Stored data entries
####################

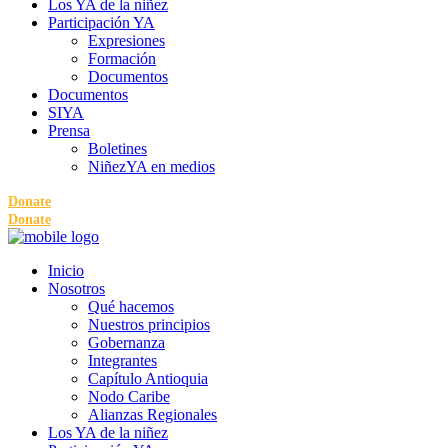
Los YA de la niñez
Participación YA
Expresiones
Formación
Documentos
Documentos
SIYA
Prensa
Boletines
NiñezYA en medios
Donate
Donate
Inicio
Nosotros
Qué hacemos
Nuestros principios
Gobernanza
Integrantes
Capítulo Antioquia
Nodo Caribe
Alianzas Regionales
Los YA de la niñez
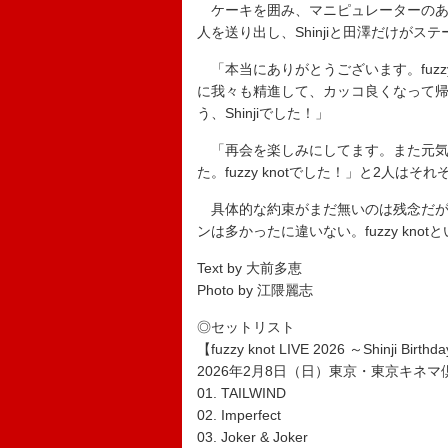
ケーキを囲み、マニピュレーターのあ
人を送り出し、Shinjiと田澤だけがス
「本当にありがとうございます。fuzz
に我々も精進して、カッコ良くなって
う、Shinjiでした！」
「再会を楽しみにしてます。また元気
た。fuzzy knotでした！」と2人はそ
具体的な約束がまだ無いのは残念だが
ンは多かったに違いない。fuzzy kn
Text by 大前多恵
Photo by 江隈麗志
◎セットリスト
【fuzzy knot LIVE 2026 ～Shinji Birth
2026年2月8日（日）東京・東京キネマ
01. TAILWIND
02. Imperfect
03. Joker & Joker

####################

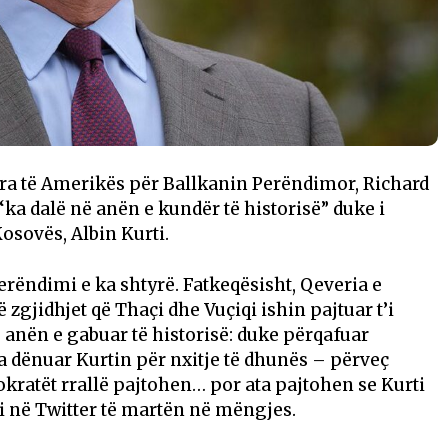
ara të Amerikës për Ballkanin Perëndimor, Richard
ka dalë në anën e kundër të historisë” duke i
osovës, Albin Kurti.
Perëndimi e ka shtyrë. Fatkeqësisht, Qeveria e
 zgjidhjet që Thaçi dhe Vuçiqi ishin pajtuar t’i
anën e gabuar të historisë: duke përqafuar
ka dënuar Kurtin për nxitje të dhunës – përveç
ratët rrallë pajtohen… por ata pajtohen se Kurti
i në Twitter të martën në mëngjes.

####################

_Your goal_: Return every line from the one containing "ケーキを囲み、マニピュレーターのあ" down to the one containing "03. Joker & Joker", copied verbatim with both end lines included.

_Reply_:
ケーキを囲み、マニピュレーターのあ
人を送り出し、Shinjiと田澤だけがス
「本当にありがとうございます。fuzz
に我々も精進して、カッコ良くなって
う、Shinjiでした！」
「再会を楽しみにしてます。また元気
た。fuzzy knotでした！」と2人はそ
具体的な約束がまだ無いのは残念だが
ンは多かったに違いない。fuzzy kn
Text by 大前多恵
Photo by 江隈麗志
◎セットリスト
【fuzzy knot LIVE 2026 ～Shinji Birth
2026年2月8日（日）東京・東京キネマ
01. TAILWIND
02. Imperfect
03. Joker & Joker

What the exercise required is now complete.